Saved data entries:
▼▼▼
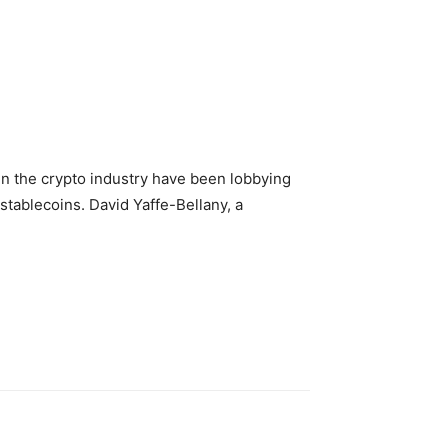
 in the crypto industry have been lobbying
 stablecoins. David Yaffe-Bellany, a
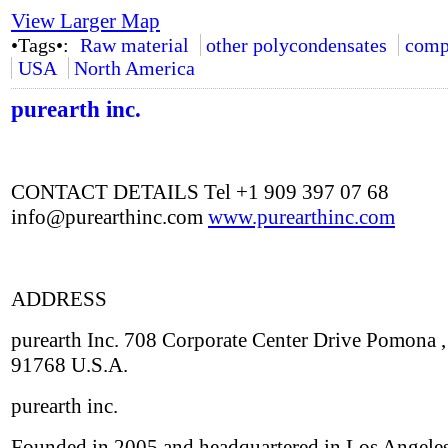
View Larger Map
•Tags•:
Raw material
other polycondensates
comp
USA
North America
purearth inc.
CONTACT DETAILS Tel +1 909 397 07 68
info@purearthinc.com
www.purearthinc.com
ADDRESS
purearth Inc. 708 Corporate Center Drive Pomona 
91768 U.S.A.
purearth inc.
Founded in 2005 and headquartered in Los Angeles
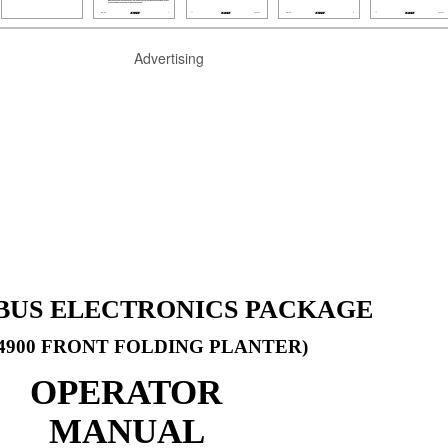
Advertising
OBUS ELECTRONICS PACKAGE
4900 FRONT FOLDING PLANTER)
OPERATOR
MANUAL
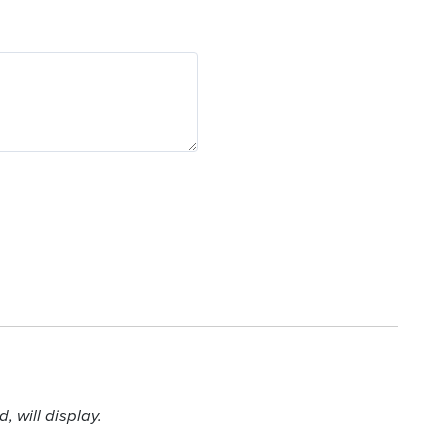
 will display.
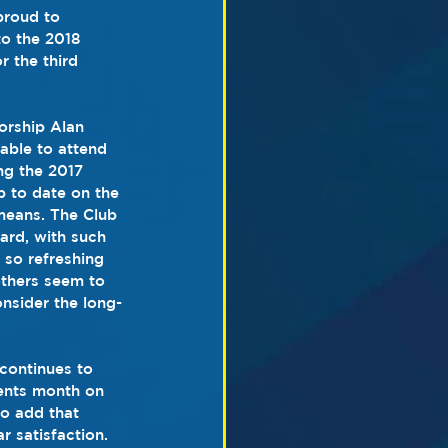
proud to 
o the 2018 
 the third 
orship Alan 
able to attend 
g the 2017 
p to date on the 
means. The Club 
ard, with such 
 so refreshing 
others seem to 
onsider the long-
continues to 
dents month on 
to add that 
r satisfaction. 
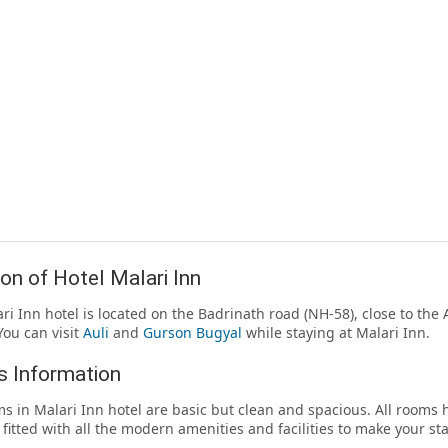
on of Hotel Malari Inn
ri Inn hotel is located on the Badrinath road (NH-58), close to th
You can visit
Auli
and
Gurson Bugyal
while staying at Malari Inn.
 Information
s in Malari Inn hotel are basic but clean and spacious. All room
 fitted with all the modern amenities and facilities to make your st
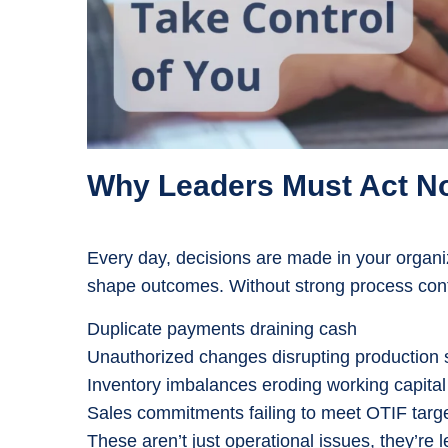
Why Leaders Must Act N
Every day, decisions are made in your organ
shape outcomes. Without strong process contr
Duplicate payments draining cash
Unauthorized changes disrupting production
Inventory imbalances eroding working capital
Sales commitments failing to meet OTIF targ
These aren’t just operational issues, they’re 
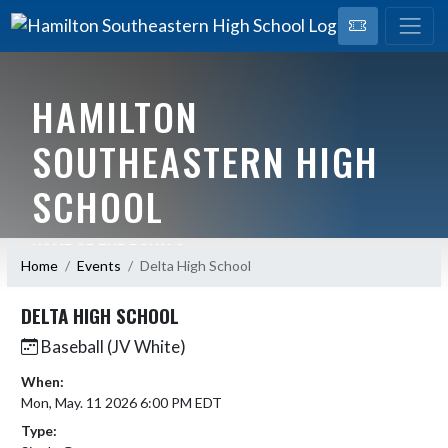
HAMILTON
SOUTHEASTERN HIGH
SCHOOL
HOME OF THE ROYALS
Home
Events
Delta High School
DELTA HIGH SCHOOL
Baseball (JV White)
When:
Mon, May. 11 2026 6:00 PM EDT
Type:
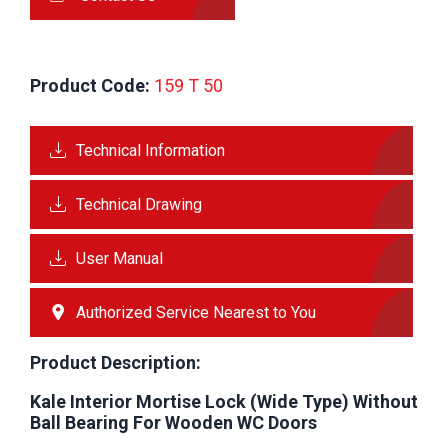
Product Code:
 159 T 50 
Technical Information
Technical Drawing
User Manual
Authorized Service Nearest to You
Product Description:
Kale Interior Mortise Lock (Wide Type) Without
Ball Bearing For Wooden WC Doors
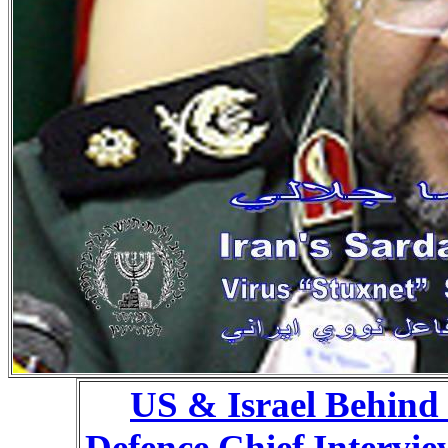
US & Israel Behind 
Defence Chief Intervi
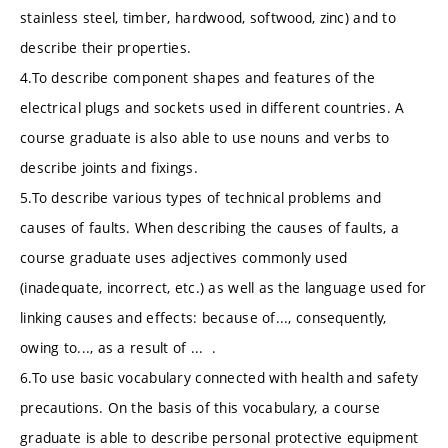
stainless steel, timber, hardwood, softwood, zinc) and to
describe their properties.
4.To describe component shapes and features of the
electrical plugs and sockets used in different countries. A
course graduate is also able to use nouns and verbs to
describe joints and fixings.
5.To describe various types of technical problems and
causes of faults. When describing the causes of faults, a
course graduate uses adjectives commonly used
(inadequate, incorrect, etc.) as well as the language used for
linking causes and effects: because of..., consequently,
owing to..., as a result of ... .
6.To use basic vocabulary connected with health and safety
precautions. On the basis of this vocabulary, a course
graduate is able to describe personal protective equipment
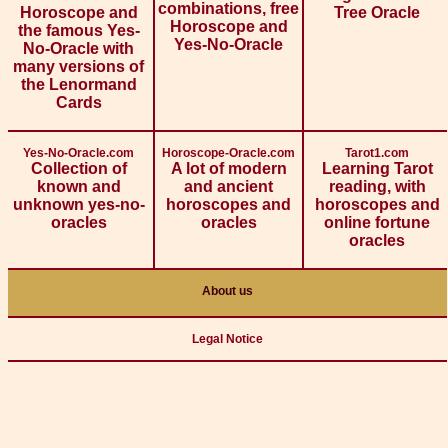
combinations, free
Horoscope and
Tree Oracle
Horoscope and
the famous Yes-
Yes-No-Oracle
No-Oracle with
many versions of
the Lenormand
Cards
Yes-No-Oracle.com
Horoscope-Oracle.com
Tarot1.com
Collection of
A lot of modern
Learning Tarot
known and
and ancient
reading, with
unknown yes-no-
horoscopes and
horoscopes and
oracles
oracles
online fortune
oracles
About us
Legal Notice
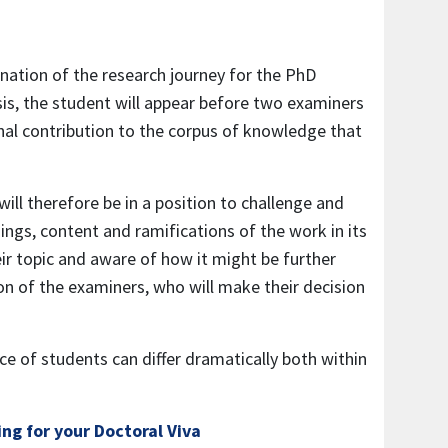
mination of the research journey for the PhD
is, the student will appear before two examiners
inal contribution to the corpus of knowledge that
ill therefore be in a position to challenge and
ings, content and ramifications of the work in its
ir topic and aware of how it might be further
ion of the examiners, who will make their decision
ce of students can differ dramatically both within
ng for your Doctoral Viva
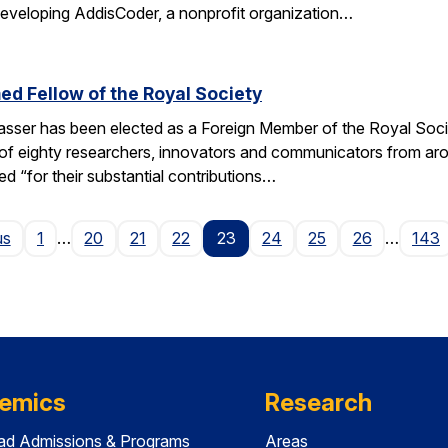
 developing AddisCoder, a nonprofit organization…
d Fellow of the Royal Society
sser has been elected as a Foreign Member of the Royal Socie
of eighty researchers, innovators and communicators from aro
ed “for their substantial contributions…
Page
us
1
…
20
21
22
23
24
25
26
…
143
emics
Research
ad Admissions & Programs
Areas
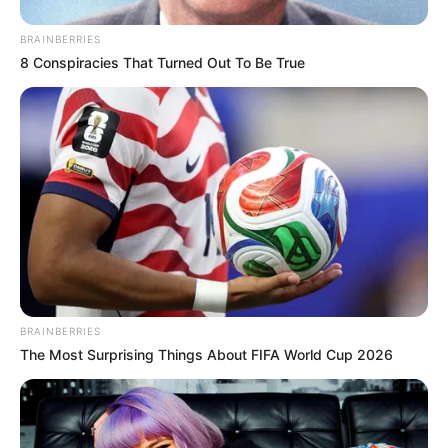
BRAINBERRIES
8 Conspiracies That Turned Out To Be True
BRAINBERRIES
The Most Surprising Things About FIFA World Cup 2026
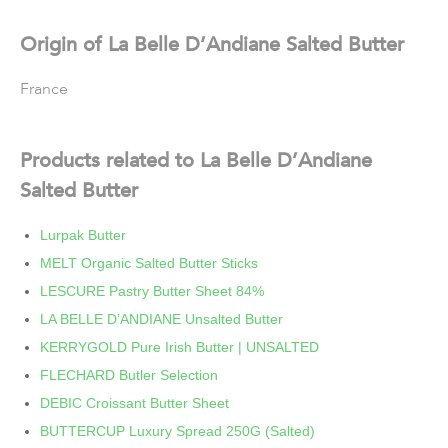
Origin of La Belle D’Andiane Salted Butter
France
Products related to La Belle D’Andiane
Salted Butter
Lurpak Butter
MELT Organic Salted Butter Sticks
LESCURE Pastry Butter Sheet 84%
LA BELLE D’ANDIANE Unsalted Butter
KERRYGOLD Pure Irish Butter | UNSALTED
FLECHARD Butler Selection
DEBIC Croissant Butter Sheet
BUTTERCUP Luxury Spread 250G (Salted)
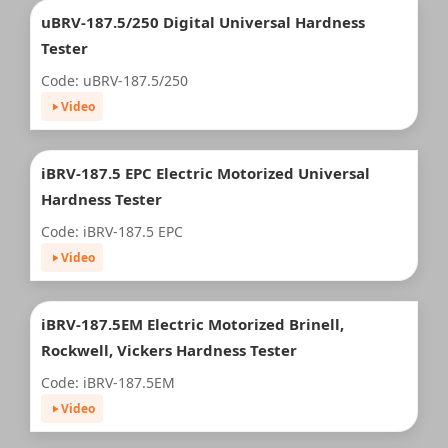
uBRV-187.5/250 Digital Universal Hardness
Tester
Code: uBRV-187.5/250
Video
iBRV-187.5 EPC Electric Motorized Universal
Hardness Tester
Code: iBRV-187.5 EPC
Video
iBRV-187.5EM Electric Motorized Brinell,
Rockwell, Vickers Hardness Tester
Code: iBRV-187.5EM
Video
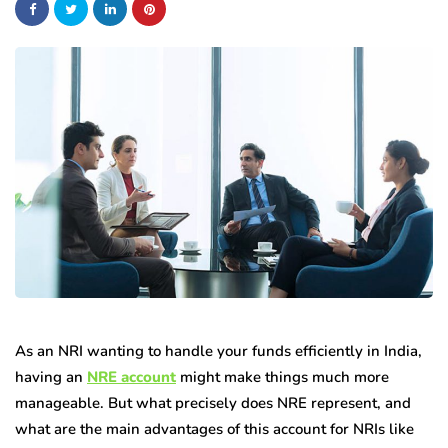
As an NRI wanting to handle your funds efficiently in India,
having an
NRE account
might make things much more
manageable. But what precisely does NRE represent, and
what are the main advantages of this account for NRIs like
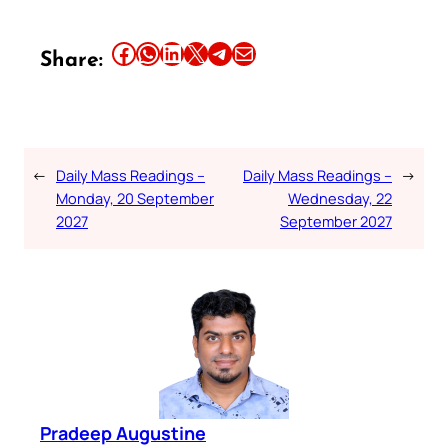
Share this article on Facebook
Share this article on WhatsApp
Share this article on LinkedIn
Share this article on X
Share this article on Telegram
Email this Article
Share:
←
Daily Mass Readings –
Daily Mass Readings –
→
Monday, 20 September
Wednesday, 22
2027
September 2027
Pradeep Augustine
▲▲▲
YOUR TASK - Reproduce all of the lines above word for word, omitting the pictures.

REPLY -
 in the crypto industry have been lobbying
 stablecoins. David Yaffe-Bellany, a
View Larger Map
•Tags•:
Raw material
other polycondensates
comp
USA
North America
purearth inc.
CONTACT DETAILS Tel +1 909 397 07 68
info@purearthinc.com
www.purearthinc.com
ADDRESS
purearth Inc. 708 Corporate Center Drive Pomona 
91768 U.S.A.
purearth inc.
Founded in 2005 and headquartered in Los Angeles
Advertising
OBUS ELECTRONICS PACKAGE
4900 FRONT FOLDING PLANTER)
OPERATOR
MANUAL
 will display.
proud to 
o the 2018 
 the third 
orship Alan 
able to attend 
g the 2017 
p to date on the 
means. The Club 
ard, with such 
 so refreshing 
others seem to 
onsider the long-
continues to 
dents month on 
to add that 
r satisfaction. 
on of Hotel Malari Inn
ri Inn hotel is located on the Badrinath road (NH-58), close to th
You can visit
Auli
and
Gurson Bugyal
while staying at Malari Inn.
 Information
s in Malari Inn hotel are basic but clean and spacious. All room
 fitted with all the modern amenities and facilities to make your st
Why Leaders Must Act N
Every day, decisions are made in your organ
shape outcomes. Without strong process contr
Duplicate payments draining cash
Unauthorized changes disrupting production
Inventory imbalances eroding working capital
Sales commitments failing to meet OTIF targ
These aren’t just operational issues, they’re 
HAMILTON
SOUTHEASTERN HIGH
SCHOOL
HOME OF THE ROYALS
Home
Events
Delta High School
DELTA HIGH SCHOOL
Baseball (JV White)
When:
Mon, May. 11 2026 6:00 PM EDT
Type:
Product Code:
 159 T 50 
Technical Information
Technical Drawing
User Manual
Authorized Service Nearest to You
Product Description:
Kale Interior Mortise Lock (Wide Type) Without
Ball Bearing For Wooden WC Doors
US & Israel Behind 
Defence Chief Intervi
stainless steel, timber, hardwood, softwood, zinc) and to
describe their properties.
4.To describe component shapes and features of the
electrical plugs and sockets used in different countries. A
course graduate is also able to use nouns and verbs to
describe joints and fixings.
5.To describe various types of technical problems and
causes of faults. When describing the causes of faults, a
course graduate uses adjectives commonly used
(inadequate, incorrect, etc.) as well as the language used for
linking causes and effects: because of..., consequently,
owing to..., as a result of ... .
6.To use basic vocabulary connected with health and safety
precautions. On the basis of this vocabulary, a course
graduate is able to describe personal protective equipment
combinations, free
Horoscope and
Tree Oracle
Horoscope and
the famous Yes-
Yes-No-Oracle
No-Oracle with
many versions of
the Lenormand
Cards
Yes-No-Oracle.com
Horoscope-Oracle.com
Tarot1.com
Collection of
A lot of modern
Learning Tarot
known and
and ancient
reading, with
unknown yes-no-
horoscopes and
horoscopes and
oracles
oracles
online fortune
oracles
About us
Legal Notice
mination of the research journey for the PhD
is, the student will appear before two examiners
inal contribution to the corpus of knowledge that
ill therefore be in a position to challenge and
ings, content and ramifications of the work in its
ir topic and aware of how it might be further
ion of the examiners, who will make their decision
ce of students can differ dramatically both within
ng for your Doctoral Viva
 developing AddisCoder, a nonprofit organization…
d Fellow of the Royal Society
sser has been elected as a Foreign Member of the Royal Socie
of eighty researchers, innovators and communicators from aro
ed “for their substantial contributions…
Page
us
1
…
20
21
22
23
24
25
26
…
143
emics
Research
ad Admissions & Programs
Areas
BRAINBERRIES
8 Conspiracies That Turned Out To Be True
BRAINBERRIES
The Most Surprising Things About FIFA World Cup 2026
Origin of La Belle D’Andiane Salted Butter
France
Products related to La Belle D’Andiane
Salted Butter
Lurpak Butter
MELT Organic Salted Butter Sticks
LESCURE Pastry Butter Sheet 84%
LA BELLE D’ANDIANE Unsalted Butter
KERRYGOLD Pure Irish Butter | UNSALTED
FLECHARD Butler Selection
DEBIC Croissant Butter Sheet
BUTTERCUP Luxury Spread 250G (Salted)
uBRV-187.5/250 Digital Universal Hardness
Tester
Code: uBRV-187.5/250
Video
iBRV-187.5 EPC Electric Motorized Universal
Hardness Tester
Code: iBRV-187.5 EPC
Video
iBRV-187.5EM Electric Motorized Brinell,
Rockwell, Vickers Hardness Tester
Code: iBRV-187.5EM
Video
As an NRI wanting to handle your funds efficiently in India,
having an
NRE account
might make things much more
manageable. But what precisely does NRE represent, and
what are the main advantages of this account for NRIs like
Share this article on Facebook
Share this article on WhatsApp
Share this article on LinkedIn
Share this article on X
Share this article on Telegram
Email this Article
Share:
←
Daily Mass Readings –
Daily Mass Readings –
→
Monday, 20 September
Wednesday, 22
2027
September 2027
Pradeep Augustine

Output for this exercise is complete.